A Meditation Practice by Ben Watts 

One of our recent interns, Ben Watts, was inspired by our love and promotion of all things meditation and he decided to try out a regular practice for himself. Ben wrote the below article about his experience setting up a mediation practice, read below to see what he discovered.

A Meditation Practice by Ben Watts

I am very new to meditating. Having started in January, the hurdles are not only fresh in mind but I’m still tripping over them. Over the course of the last couple of months I have fallen asleep whilst meditating, suffered back pain, yelled in frustration at my inability to concentrate, suffered neck pain, procrastinated starting for a full hour, and suffered leg pain.

However, there are lots of articles warning people that meditation is not easy. Instead, I want to say what’s helped me (besides an osteopath).

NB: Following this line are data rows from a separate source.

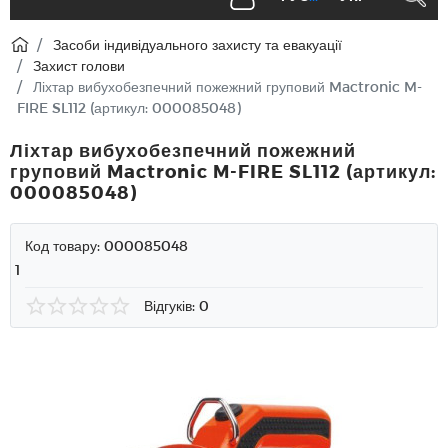
Засоби індивідуального захисту та евакуації
Захист голови
Ліхтар вибухобезпечний пожежний груповий Mactronic M-
FIRE SL112 (артикул: 000085048)
Ліхтар вибухобезпечний пожежний
груповий Mactronic M-FIRE SL112 (артикул:
000085048)
Код товару:
000085048
1
Відгуків: 0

I have a theory (I’m not sure I’m allowed a theory, given how little time I’ve been meditating for, but until someone takes it away, I’ll repeat said theory). The theory is that newcomers to meditation are not discouraged solely by the practice’s difficulty, but by arriving at it harbouring the stereotype that meditation is easy, and then finding it anything but.

Imagine starting the practice with the image of a monk sat peacefully underneath a cloudless sky, besides pebbles balanced atop one another, and then sitting for the first time and feeling pain at holding your attention to your breathing. You haven’t been prepared for this.

You didn’t sign up for discomfort.

So, you stop.

Luckily, online articles on meditation often point out that the practice is far from easy. I’d had a snoop around, so I half-knew what to expect, yet still I found this stereotype impacting my practice. When I struggled, I figured it must have been because I was doing something wrong, rather than difficulty being a natural and important part of the process.

As a result, I sought to correct my practice, and the only way I saw how was to adhere closer to the prescribed “ideal”: cross-legged, twice a day, twenty minutes per session. In a shock twist, this didn’t help squat! Following these guides made my practice worse. I dreaded sitting, I struggled to settle into meditating because I didn’t want to be doing it, I’d get bored and cut off my practice early.

And what ended up helping? In a second shock twist, it was putting aside the strict rules. I swapped the floor for a chair, twenty minutes for ten, and instead of meditating twice a day, I sat when I felt I needed it. That last one was crucial.

Even if I’ve struggled immensely during a meditation, knowing that I wanted to do it when I started helped maintain the willpower to finish that session. I’ve found it helpful to view meditation the same way I do eating and sleeping. Some people recommend eating and sleeping at regular times daily, but that doesn’t work for me. Instead, I eat when I’m hungry and sleep when I’m tired.

Locking myself into a recommended pattern wouldn’t help me one iota, and it’s the same for meditating.

My last piece of advice would be that nothing has been as beneficial as the change from no meditation to some meditation. What sleep is to tiredness, meditation is to a cluttered mind. Imagine if you were tired but didn’t know sleep was the cure. You’d sit tired all day and have no idea how to fix it. It would be infuriating.

Even if my mind is cluttered and for whatever reason I’m not meditating, knowing that I can do something to relieve it when I choose is its own kind of comfort. I would recommend starting to anyone, however you choose to do it.